Delegates to the third general assembly of the Global Public Diplomacy Network (GPDNet) led by Yunus Emre Enstitüsü head Seref Ates (seventh from left, front row) and NCCA chair and National Artist for Literature Virgilio Almario (second from left) pose for posterity at Marmara University, Istanbul.
Culture put in the service of diplomacy so as to ease conflicts that arise out of ethnic, religious and geopolitical rifts and rows is the focus of the Global Public Diplomacy Network (GPDNet), a 10-member international group of semigovernment cultural centers and nonprofit institutes led by Turkey’s Yunus Emre Enstitüsü (YEE). The network held its third general assembly in Istanbul on Oct. 19-22.
The National Commission for Culture and the Arts (NCCA), which has established Sentro Rizal in different Philippine diplomatic missions abroad mainly to teach children of migrant Filipino workers Philippine language and culture, is a founding member of GPDNet. During the Istanbul meeting, it was represented by National Artist for Literature and Komisyon ng Wika chair Virgilio Almario, who also heads the NCCA, and Mary Anne Luis of the NCCA International Affairs Office.
YEE, the Turkish counterpart of the NCCA’s Sentro Rizal, is named after the 13th-century Anatolian poet-mystic Yunus Emre, who composed his works in the spoken Turkish of his own day and region rather than in Persian or Arabic. He is thus considered a founding father of the Turkish language and literature.
According to professor Seref Ates, head of the institute, YEE now has 54 Turkish centers in 43 countries across five continents, holding regular instructions and programs on Turkology and the Turkish language.
Ates is the term president of the GPDNet until 2019.
For 2016-2017 during Turkey’s first year as president, Ates and YEE organized the Anatolian civilization tour and the international storytelling session, “Tales for Everyone.”
Held earlier this year, “Tales” featured storytellers from GPDNet member-countries gathering in Ankara, Turkey’s capital where YEE is based, and holding storytelling sessions. Making a splash was Philippine actor Bodjie Pascua who colorfully told the Samal folk story, “Manik Buangsi.”
Ates said the civilization tour and storytelling session involving people from different cultures and nationalities underscored how culture could be used for diplomacy and international understanding.
“The GPDNet was founded on the belief that soft power contributes to the creation of innovative policy-oriented solutions to issues affecting many countries,” said Ates. GPDNet, he added, is “a platform that contributes to international understanding through cultural and civil-society initiatives.”
When it was established in Korea in 2014, GPDNet was envisioned as a way for “middle powers” to employ public diplomacy initiatives, something that had become pressing in the world today, according to Ates and speakers of the opening-day panel discussion on “The role of culture in bringing polarized and conflicted communities together through public diplomacy.”

■ Exercises to complete:
a: According to the article on the Global Public Diplomacy Network, how many centers does Yunus Emre Enstitüsü now have, and in how many countries?
b: Continue the article on the Global Public Diplomacy Network from the point where it stops.

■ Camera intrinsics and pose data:
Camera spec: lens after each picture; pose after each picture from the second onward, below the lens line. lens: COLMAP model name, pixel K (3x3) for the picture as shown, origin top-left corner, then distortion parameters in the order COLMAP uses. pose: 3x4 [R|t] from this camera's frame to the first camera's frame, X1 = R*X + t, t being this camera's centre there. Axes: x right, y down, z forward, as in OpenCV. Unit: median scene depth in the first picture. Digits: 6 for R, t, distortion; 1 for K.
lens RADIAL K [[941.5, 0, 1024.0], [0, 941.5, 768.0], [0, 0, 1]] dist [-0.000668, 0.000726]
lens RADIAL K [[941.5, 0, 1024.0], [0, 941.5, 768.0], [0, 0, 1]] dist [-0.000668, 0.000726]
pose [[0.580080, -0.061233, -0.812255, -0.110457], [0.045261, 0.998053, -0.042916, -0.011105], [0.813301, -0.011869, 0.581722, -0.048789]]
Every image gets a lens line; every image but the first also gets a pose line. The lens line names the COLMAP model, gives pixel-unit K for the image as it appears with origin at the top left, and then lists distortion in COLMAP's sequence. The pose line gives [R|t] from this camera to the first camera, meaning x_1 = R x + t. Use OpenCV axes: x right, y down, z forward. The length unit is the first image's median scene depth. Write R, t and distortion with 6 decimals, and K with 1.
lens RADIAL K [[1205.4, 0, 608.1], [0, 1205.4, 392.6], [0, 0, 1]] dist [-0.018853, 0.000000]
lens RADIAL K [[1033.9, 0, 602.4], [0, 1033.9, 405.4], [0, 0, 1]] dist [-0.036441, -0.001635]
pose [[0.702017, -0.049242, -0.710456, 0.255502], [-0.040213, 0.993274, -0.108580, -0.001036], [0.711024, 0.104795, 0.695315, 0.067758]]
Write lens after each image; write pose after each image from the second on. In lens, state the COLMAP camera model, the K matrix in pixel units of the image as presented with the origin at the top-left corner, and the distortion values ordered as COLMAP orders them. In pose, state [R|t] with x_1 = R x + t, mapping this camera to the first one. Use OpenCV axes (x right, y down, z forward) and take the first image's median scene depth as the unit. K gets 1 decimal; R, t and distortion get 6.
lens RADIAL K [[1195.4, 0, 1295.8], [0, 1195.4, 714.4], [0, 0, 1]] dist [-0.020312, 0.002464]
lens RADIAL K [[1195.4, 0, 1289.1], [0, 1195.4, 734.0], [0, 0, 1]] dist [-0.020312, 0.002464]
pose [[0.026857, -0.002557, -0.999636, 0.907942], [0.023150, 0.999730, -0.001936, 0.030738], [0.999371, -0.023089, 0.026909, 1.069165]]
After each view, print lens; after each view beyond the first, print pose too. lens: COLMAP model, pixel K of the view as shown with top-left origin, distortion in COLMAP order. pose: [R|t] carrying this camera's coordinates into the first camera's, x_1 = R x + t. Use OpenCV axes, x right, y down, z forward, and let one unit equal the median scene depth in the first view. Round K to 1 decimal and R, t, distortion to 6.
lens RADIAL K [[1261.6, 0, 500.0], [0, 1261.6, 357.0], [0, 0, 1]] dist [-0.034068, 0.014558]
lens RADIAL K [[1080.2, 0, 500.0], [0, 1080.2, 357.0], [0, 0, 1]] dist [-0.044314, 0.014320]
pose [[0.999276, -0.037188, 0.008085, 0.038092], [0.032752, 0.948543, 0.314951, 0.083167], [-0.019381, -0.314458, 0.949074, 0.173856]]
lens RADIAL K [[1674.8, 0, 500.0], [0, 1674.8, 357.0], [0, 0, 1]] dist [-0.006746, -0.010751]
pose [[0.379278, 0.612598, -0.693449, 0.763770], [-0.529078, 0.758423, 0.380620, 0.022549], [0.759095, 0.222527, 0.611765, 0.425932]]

■ Responses for each task:
a: It has 54 Turkish centers in 43 countries.

b:
Brigitte Nacos of Columbia University noted that the rise of global communication and social media has been both a boon and a bane.
While aiding communication across borders and transforming the world into a “global village,” as media guru Marshall McLuhan put it, it had also resulted in reception problems, especially since “the same news message, the same narrative, the same image can be and is perceived very differently in different political, cultural and religious settings around the globe.”
She warned against “stereotypes” fostered by global communication.
“When western leaders speak of the ‘war against terrorism,’ many Westerners are likely to think of terrorists of the al-Qaida or Isis variety,” Nacos explained. “Many Muslims, among those in the western diaspora, are likely to think that the ‘war against terrorism’ are code words for ‘war against Islam.’”
Nacos said that instead of “government-directed information,” public diplomacy should shift its focus on “cultural exchanges promoting language, culture, the arts and sports” as well as on “educational or people-to-people contacts, especially among students and scholars.”
She cited collaborative projects such as the West-Eastern Divan Orchestra for young people, founded 17 years ago by Palestinian scholar Edward Said and Jewish conductor Daniel Barenboim, that continues to bring young musicians from Palestine and Israel together to work for peace by holding concerts around the world.
“Knowing more about different peoples and races and cultures and religions based on personal experiences, meetings, collaborations,” Nacos said, “will not prevent disagreements—but they can help to understand others and temper our actions and reactions.”
Neville Bolt, director of the King’s Centre for Strategic Communications in London, said the world is affected by a “club sandwich of geopolitical issues” driven by “globalization, easternization, Islamization and mass migration.”
Bolt said tensions unleashed by these forces may be aggravated by the social media, which trigger “a pandemonium of opinions and consumption.”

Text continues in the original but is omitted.